Один раз я вошел в ее комнату; она сидела, по обыкновению, на своем кресле и, казалось, была спокойна; но меня поразил ее взгляд. Глаза ее были очень открыты, но взор неопределенен и туп: она смотрела прямо на меня, но должно быть не видала. Губы ее начали медленно улыбаться, и она заговорила трогательным, нежным голосом: "поди сюда, мой дружок подойди, мой ангел". Я думал, что она обращается ко мне и подошел ближе, но она смотрела не на меня. "Ах, коли бы ты знала, душа моя, как я мучилась, и как теперь рада, что ты приехала"... "Я понял, что она воображала видеть maman, и остановился. А мне сказали, что тебя нет, -- продолжала она, нахмурившись, -- вот вздор! Разве ты можешь умереть прежде меня? -- и она захохотала страшным истерическим хохотом... (курсив наш).

.... "Через неделю бабушка могла плакать, и ей стало лучше. Первою мыслью ее, когда она пришла в себя, были мы. и любовь се к нам увеличилась... (Детство. Ст. 131--132).

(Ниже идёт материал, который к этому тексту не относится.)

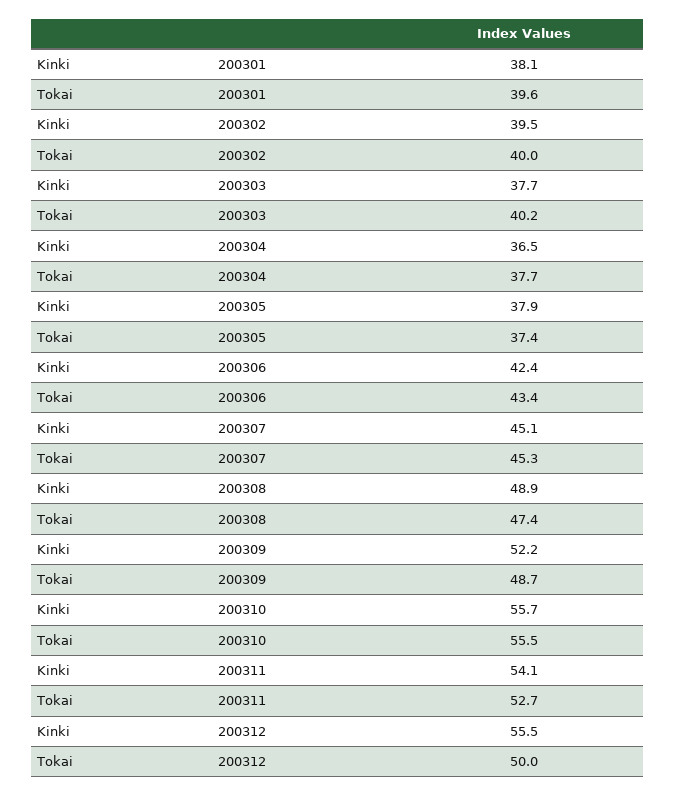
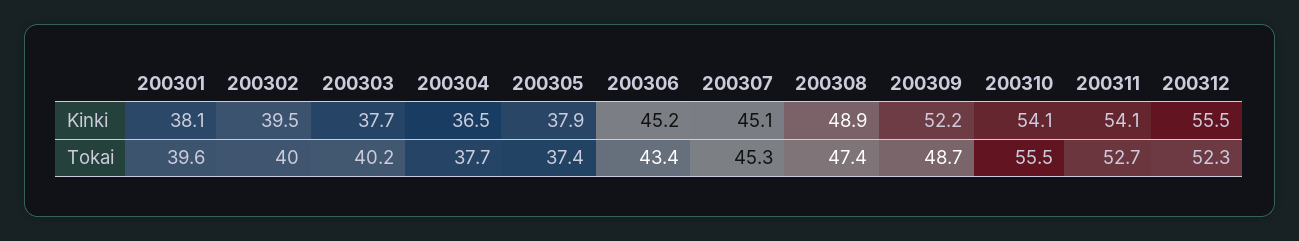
  {
    "Kinki": {
      "200301": 38.1,
      "200302": 39.5,
      "200303": 37.7,
      "200304": 36.5,
      "200305": 37.9,
-     "200306": 42.4,
+     "200306": 45.2,
      "200307": 45.1,
      "200308": 48.9,
      "200309": 52.2,
-     "200310": 55.7,
+     "200310": 54.1,
      "200311": 54.1,
      "200312": 55.5
    },
    "Tokai": {
      "200301": 39.6,
      "200302": 40,
      "200303": 40.2,
      "200304": 37.7,
      "200305": 37.4,
      "200306": 43.4,
      "200307": 45.3,
      "200308": 47.4,
      "200309": 48.7,
      "200310": 55.5,
      "200311": 52.7,
-     "200312": 50
+     "200312": 52.3
    }
  }

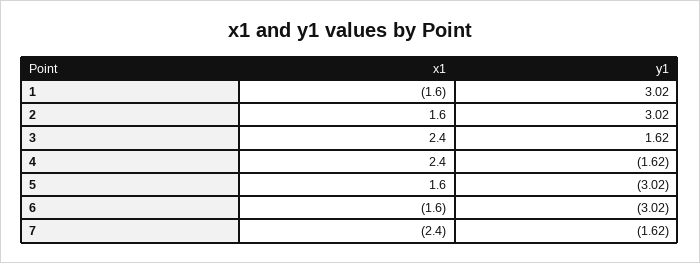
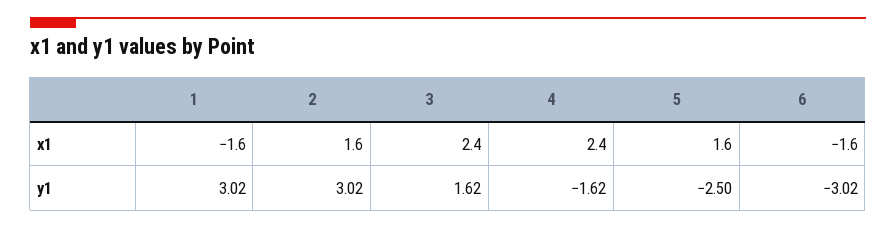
  {
    "x1": {
      "1": -1.6,
      "2": 1.6,
      "3": 2.4,
      "4": 2.4,
      "5": 1.6,
-     "6": -1.6,
+     "6": -1.6
-     "7": -2.4
    },
    "y1": {
      "1": 3.02,
      "2": 3.02,
      "3": 1.62,
      "4": -1.62,
-     "5": -3.02,
+     "5": -2.5,
-     "6": -3.02,
+     "6": -3.02
-     "7": -1.62
    }
  }

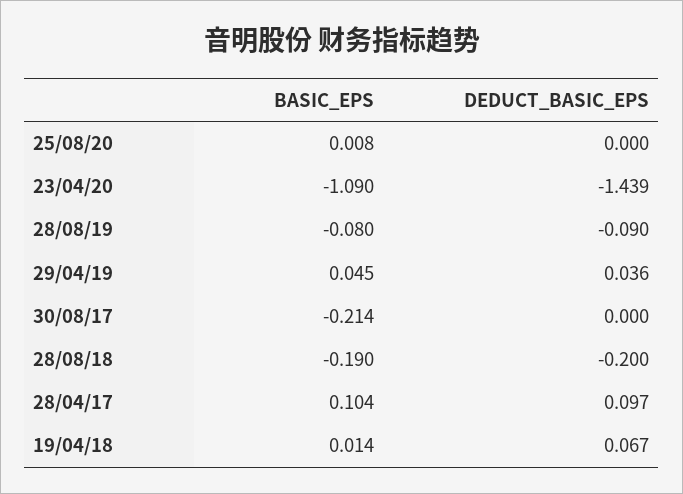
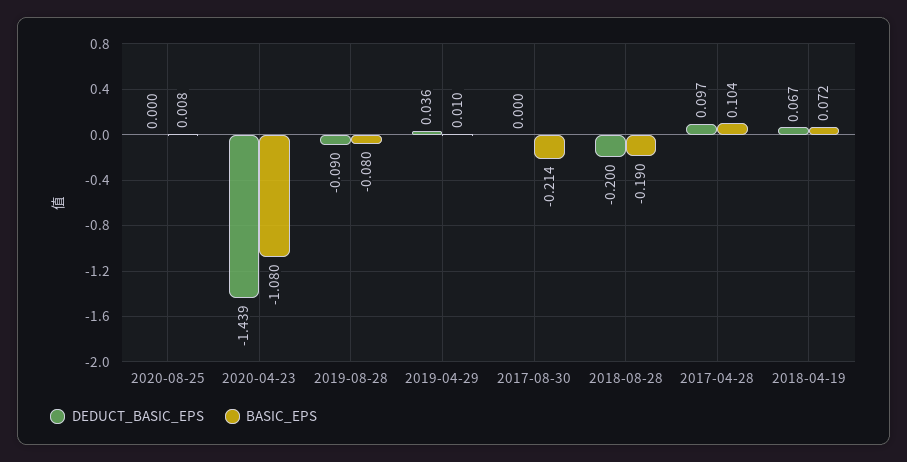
  {
    "BASIC_EPS": {
      "25/08/20": 0.008,
-     "23/04/20": -1.09,
+     "23/04/20": -1.08,
      "28/08/19": -0.08,
-     "29/04/19": 0.045,
+     "29/04/19": 0.01,
      "30/08/17": -0.214,
      "28/08/18": -0.19,
      "28/04/17": 0.104,
-     "19/04/18": 0.014
+     "19/04/18": 0.072
    },
    "DEDUCT_BASIC_EPS": {
      "25/08/20": 0,
      "23/04/20": -1.439,
      "28/08/19": -0.09,
      "29/04/19": 0.036,
      "30/08/17": 0,
      "28/08/18": -0.2,
      "28/04/17": 0.097,
      "19/04/18": 0.067
    }
  }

Бабушка его (по отцу) сравнительно рано впала в старческое слабоумие. В "Войне и мире" он описывает ее в лице старухи графини Ростовой таким образом:

"Графине было уже за 60 лет. Она была вся седа и носила чепчик, обхватывающий все лицо рюшем. Лицо ее было сморщено, верхняя губа ушла и глаза были тусклы. После так быстро последовавших одна за другой смертей сына и мужа, она чувствовала себя нечаянно забытым на этом свете существом, не имеющим никакой цели и смысла. Она ела, пила, спала, бодрствовала, но она не жила, жизнь не давала ей никаких впечатлений. Ей ничего не нужно было от жизни, кроме спокойствия и спокойствие это она могла найти только в смерти. Но пока смерть еще не приходила, ей надо было жить, т. е. употреблять свои силы жизни. В ней в высшей степени было заметно то, что заметно в очень маленьких детях и очень старых людях. В ее жизни не видно было никакой внешней цели, а очевидно была только потребность упражнять свои различные склонности и способности. Ей надо было покушать, поспать, подумать, поговорить, поплакать, поработать, посердиться и т. д. только потому, что у нея был желудок, был мозг, были мускулы, нервы и печень. Все это она делала, не вызываемая ничем внешним, Не так, как делают это люди во всей силе жизни, когда из за цели, к. которой они стремятся, незаметна другая цель приложения своих сил. Она говорила только потому, что ей физически надо было поработать легкими, языком. Она плакала, как ребенок. Потому что ей надо было просморкаться и т. д.